Get the best from Stay and Spend
The Stay and Spend scheme has been rightly lambasted for many reasons.
It excludes non-taxpayers, takeaway meals and any spending in one go under €25.
It’s also a tax credit at the lower rate of tax – so you must spend €600 and keep all your receipts for up to year in order to get just €125 worth of tax credits.
It also doesn’t work for alcohol – or takeaway food and drinks – which seems contrary to Government policy on Covid-19. Why discourage people from getting one of those extra-nice takeaway meals now laid on by top restaurants and instead have to sit inside and risk spreading or contracting the virus? however, we can make more of it, if we play our cards right.
Stay and Spend is wrongly understood as a tax break only for ‘staycationing’ – i.e. holidays in Ireland – but you don’t have to be on holiday to claim it. You can also use it to save money if you go down the road for a meal out in your own locality.
‘Too few people realise that they can also avail of it in their local restaurants and cafes,’ said Marian Ryan, consumer tax manager with Taxback.com.
Another underappreciated element of the scheme is that you can claim in two tax years. This doubles the potential benefit – and means you can claim for this year’s spending at the end of the month – and next year’s in just over 12 months’ time.
You can also download an app – called Revenue Receipts Tracker – as a handy way to log and keep receipts. Or just snap a picture of the receipt on your phone and claim when you fill out an end-of-year tax return.

◆ **COMPLETE THE FOLLOWING**:
(a) Please copy everything in the article on Stay and Spend from "You can also download" down to "end-of-year tax return.".
(b) Translate this sentence from the article on Stay and Spend into Spanish: "Another underappreciated element of the scheme is that you can claim in two tax years."
None of the material is needed.

◆ **MATERIAL SHOWN**:
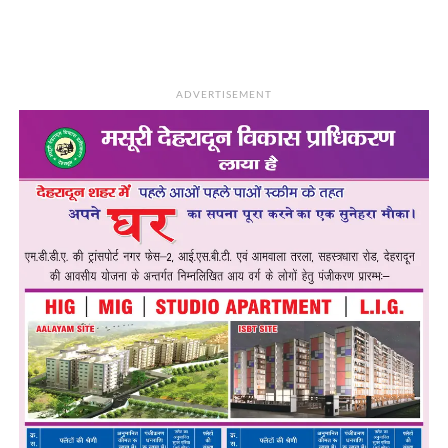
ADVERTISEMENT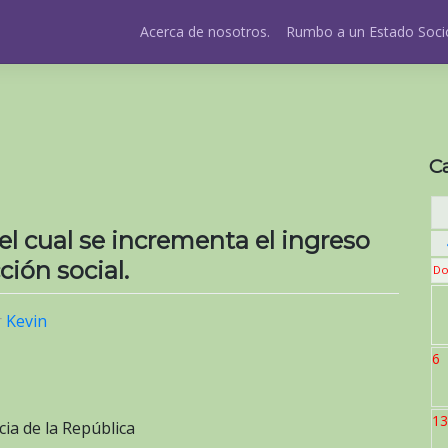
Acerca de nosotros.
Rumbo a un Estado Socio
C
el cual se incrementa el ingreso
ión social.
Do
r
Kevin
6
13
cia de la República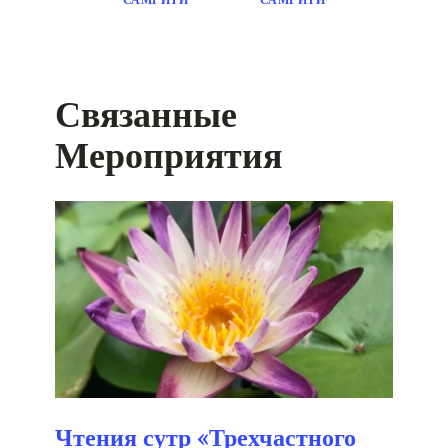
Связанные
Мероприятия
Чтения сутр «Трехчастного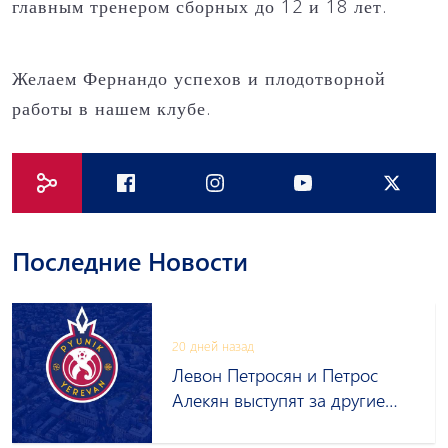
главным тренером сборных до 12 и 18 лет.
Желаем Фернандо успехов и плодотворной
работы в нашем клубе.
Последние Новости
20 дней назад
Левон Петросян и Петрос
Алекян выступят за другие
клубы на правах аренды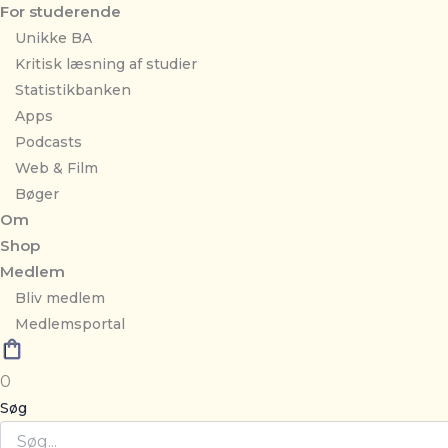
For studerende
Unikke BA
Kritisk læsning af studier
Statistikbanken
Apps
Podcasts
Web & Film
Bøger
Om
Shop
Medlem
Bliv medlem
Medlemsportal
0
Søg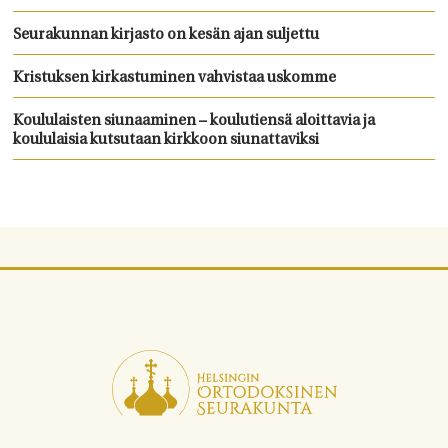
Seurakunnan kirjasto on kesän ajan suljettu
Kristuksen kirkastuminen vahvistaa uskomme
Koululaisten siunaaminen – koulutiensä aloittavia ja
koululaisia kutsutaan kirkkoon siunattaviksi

---

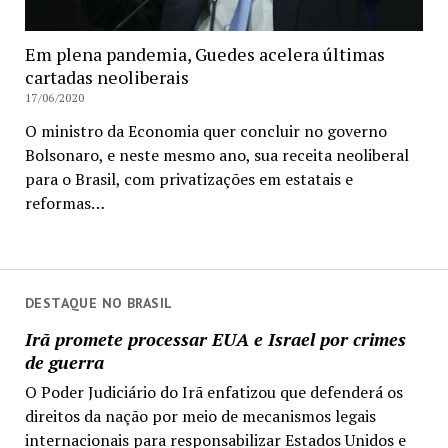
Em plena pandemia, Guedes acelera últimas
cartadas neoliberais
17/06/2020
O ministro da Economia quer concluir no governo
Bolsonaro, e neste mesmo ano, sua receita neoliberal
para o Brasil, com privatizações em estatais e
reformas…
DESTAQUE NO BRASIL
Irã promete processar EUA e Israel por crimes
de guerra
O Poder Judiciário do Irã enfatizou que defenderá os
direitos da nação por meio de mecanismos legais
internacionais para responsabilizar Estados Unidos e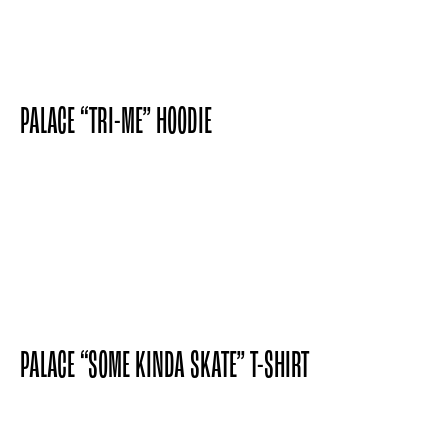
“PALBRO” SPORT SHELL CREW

==

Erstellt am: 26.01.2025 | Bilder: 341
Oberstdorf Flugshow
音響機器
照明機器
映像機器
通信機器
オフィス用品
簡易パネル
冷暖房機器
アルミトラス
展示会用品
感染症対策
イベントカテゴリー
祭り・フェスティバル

◆ **OUTPUTS FOR THE TASKS**:
(a)
You can also download an app – called Revenue Receipts Tracker – as a handy way to log and keep receipts. Or just snap a picture of the receipt on your phone and claim when you fill out an end-of-year tax return.

(b) Otro aspecto poco valorado del plan es que se puede solicitar en dos ejercicios fiscales.